En suivant les sacs, j’atteins le fond et les ramasse. « On part ? »
Il doit penser que je suis un psychopathe, mais il ne sait pas dans quoi je marche. Il ne sait pas à quel point ma vie est sur le point de devenir triste, plus qu’elle ne l’est déjà.
Le garde hoche la tête. « Oui, la voiture est juste à l’extérieur. »Il me prend les sacs et je ne l’arrête pas, autant profiter de ce cocooning avant d’être poussé au grenier. « Vous pouvez vous asseoir à l’arrière. »
Je serre ma mère dans mes bras et lui promets de l’appeler dès que j’y serai. Elle s’accroche à moi pendant une minute ou deux avant de me libérer du nid, un oisillon tombant, sur le point d’être touché par les humains et rejeté. Je souris, cependant. Quelque chose de trop heureux pour être réel, et elle le sait. Je veux lui dire que je reviendrai bientôt une fois que cet Alpha se rendra compte qu’il n’a pas vraiment besoin de moi, mais je reste silencieux et monte dans la grosse voiture.
Je ne m'attends pas à ce que l'Alpha soit ici, et il ne l'est pas.
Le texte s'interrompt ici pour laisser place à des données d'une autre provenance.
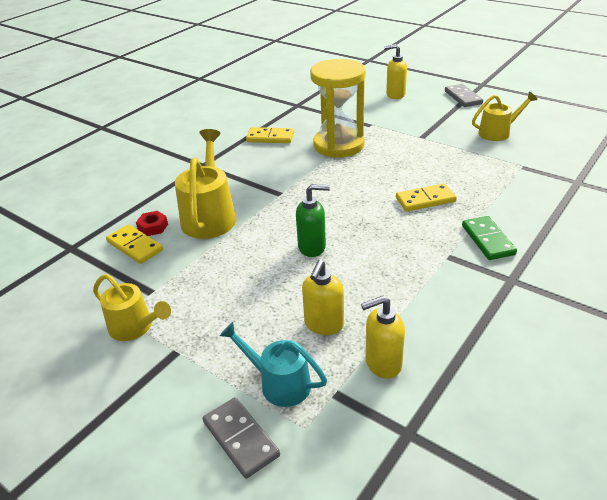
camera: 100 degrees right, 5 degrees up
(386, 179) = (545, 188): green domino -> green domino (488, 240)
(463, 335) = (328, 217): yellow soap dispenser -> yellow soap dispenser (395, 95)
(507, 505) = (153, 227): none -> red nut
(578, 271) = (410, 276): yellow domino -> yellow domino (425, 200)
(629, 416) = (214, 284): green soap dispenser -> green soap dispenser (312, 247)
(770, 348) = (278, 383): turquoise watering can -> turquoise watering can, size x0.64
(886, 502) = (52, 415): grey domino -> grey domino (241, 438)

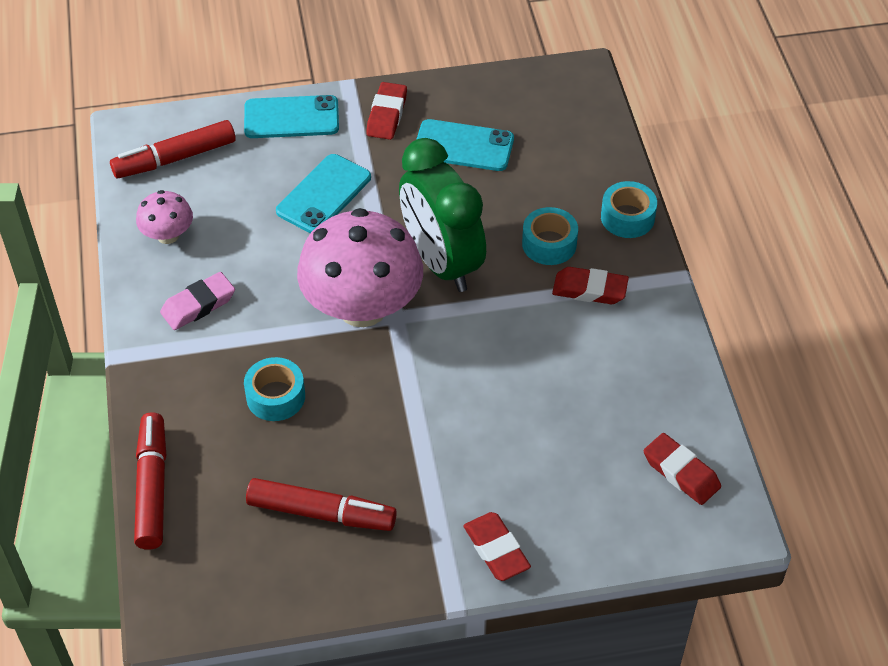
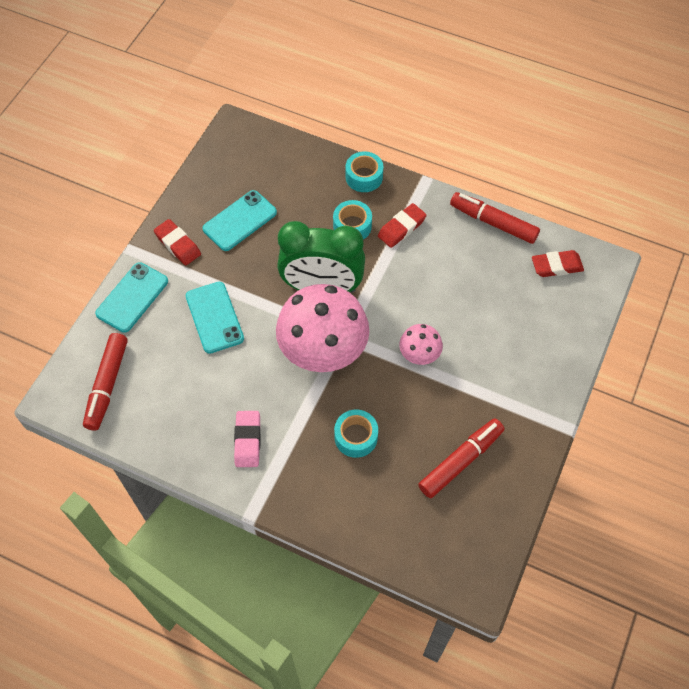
camera: 55 degrees left, 10 degrees up
(152, 487) = (375, 547): red marker -> red marker (493, 223)
(168, 235) = (172, 426): pink mushroom -> pink mushroom (419, 354)
(496, 550) = (547, 385): red eraser -> none

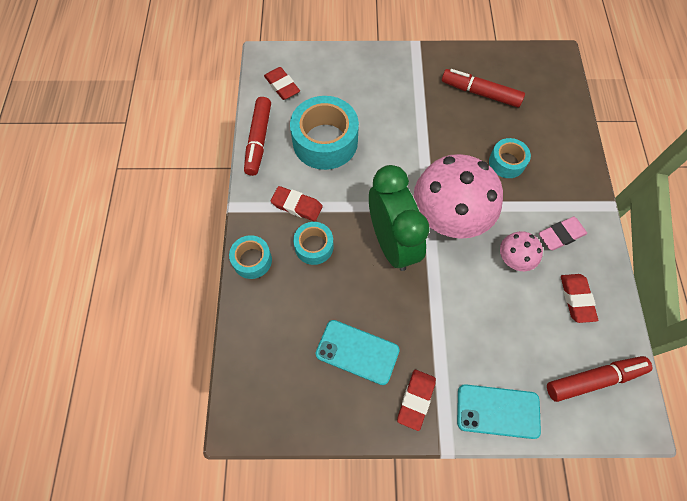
camera: 115 degrees left, 5 degrees up
(180, 415) = (576, 299): none -> red eraser
(214, 317) = (472, 319): turquoise phone -> none
(419, 354) = (412, 147): pink mushroom -> pink mushroom (514, 259)
(465, 278) = (325, 141): none -> turquoise tape

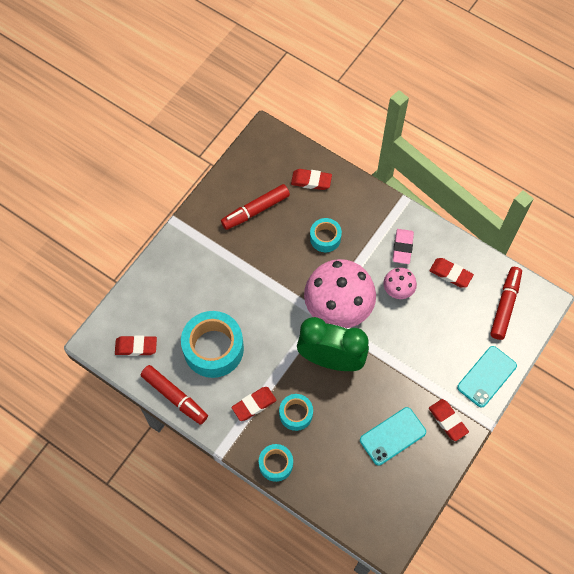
camera: 55 degrees left, 0 degrees up
(550, 117) = (311, 181): none -> red eraser

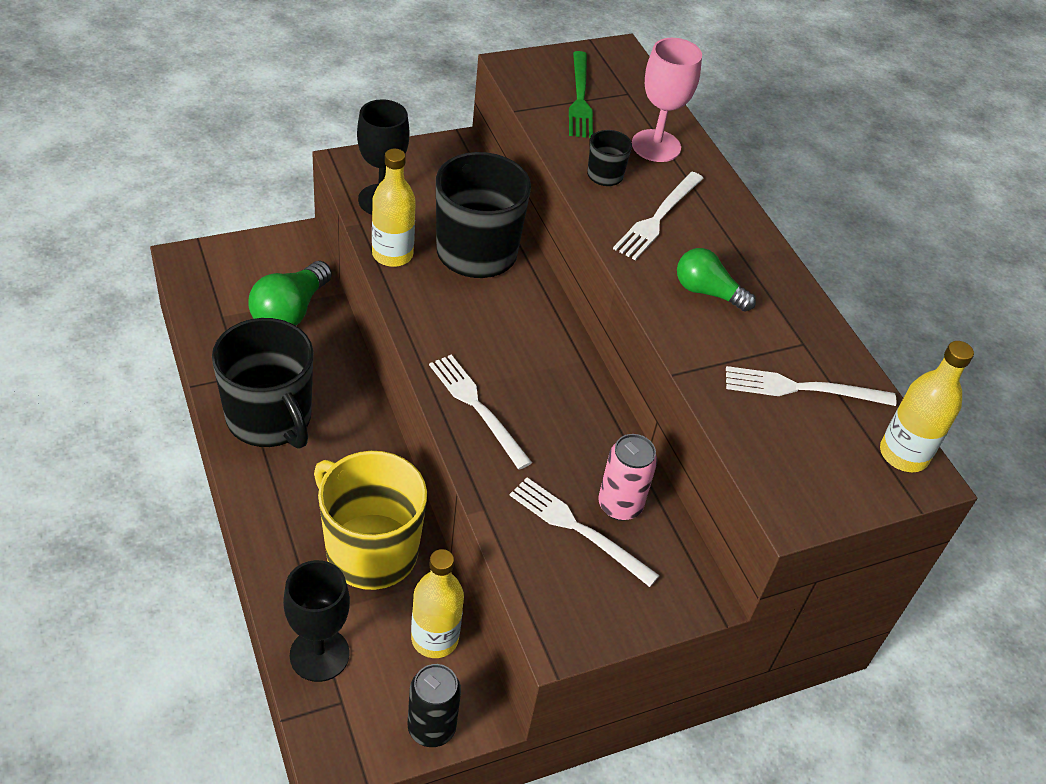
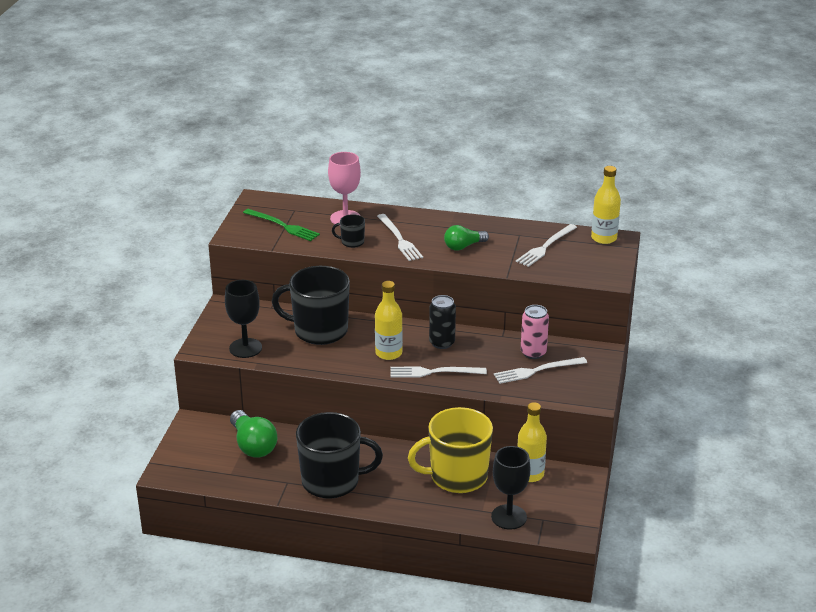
camera: 50 degrees left, 15 degrees down
(392, 255) = (294, 360): yellow bottle -> yellow bottle (388, 353)
(431, 728) = (580, 494): black can -> black can (442, 343)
Le garde monte ensuite sur le siège du conducteur et fait tout ce qu’il a à faire. Je ne prends pas la peine de regarder ma maison rétrécir ou de regarder les arbres passer, je ferme simplement les yeux et m’allonge. En espérant dormir pendant le trajet car j’ai passé toute la nuit dernière dans les bois, je me sens aussi à l’aise que possible et je m’éloigne.
C’était soudain. Un jour il était vivant puis le lendemain il était mort. Il m’a dit bonjour, m’a dit de passer une bonne journée, puis il est parti aux frontières. Ma mère est restée à la maison pendant qu’il était gardien de notre Alpha et que j’étais enfant, j’apprenais à connaître la créature que je suis censée être. Ils ont dit que c’était un accident. Quelques coquins sont apparus, semblaient amicaux puis soudainement ne l’étaient plus.
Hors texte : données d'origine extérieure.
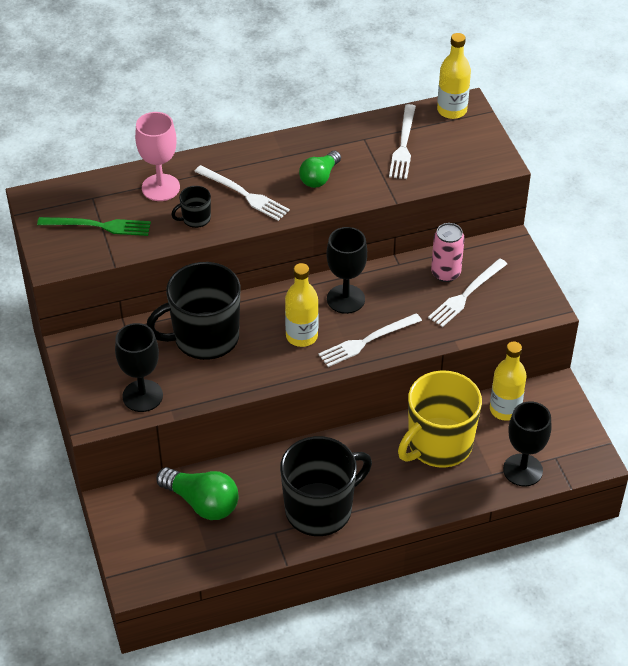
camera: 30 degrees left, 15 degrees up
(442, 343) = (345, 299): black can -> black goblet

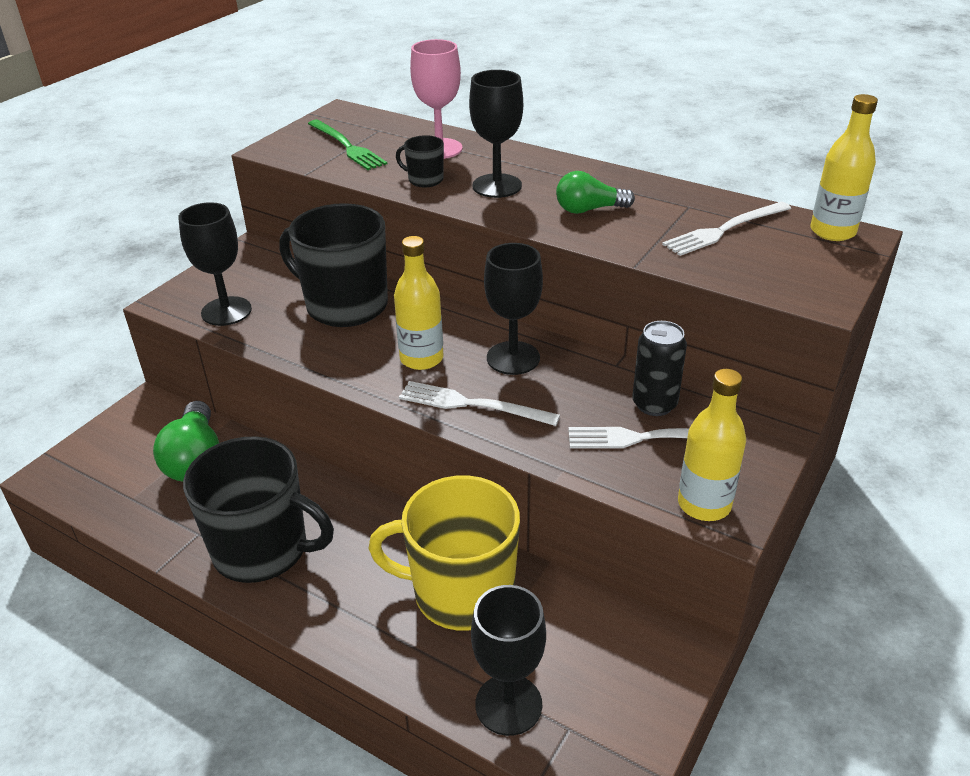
camera: 50 degrees right, 10 degrees down
(244, 194) = (497, 186): white fork -> black goblet
(445, 273) = (654, 404): pink can -> black can
(505, 409) = (586, 621): yellow bottle -> yellow bottle (704, 504)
Ils ont accidentellement fait confiance à ces étrangers, je suppose. Je ne pense pas que mon père l'ait fait, cependant. Il serait celui qui douterait d’eux, qui croirait que jusqu’à preuve du contraire, tout homme est coupable.
Notre Alpha est venu à notre porte pour nous dire que notre compagnon et père était mort. Il semblait se sentir coupable. C’est peut-être pour ça qu’il se souviendrait de mon visage. Pas mon visage maintenant, mais le visage de cet enfant, les grands yeux inondés de larmes, les mains agrippées pour son père qui ne reviendrait jamais à la maison. Chaque fois que je le vois, je pense à ce jour-là.
Je pensais qu’il viendrait me féliciter d’avoir trouvé mon compagnon comme il le fait pour tout autre homme ou femme qui découvre le leur. Ma mère s’y attendait aussi-espérant remplacer notre vieux et triste souvenir de lui à notre porte par un nouveau-mais il n’est jamais venu. Alpha Grant n’a pas dû lui dire, et je sais que je me dis à plusieurs reprises que je m’en fiche, que j’attends ça de lui, mais il y aura toujours cette partie de moi qui me fera mal, peu importe le nombre de fois que j’essaierai. Il y a cette partie en chacun, la dernière pièce que rien ni personne ne peut convertir.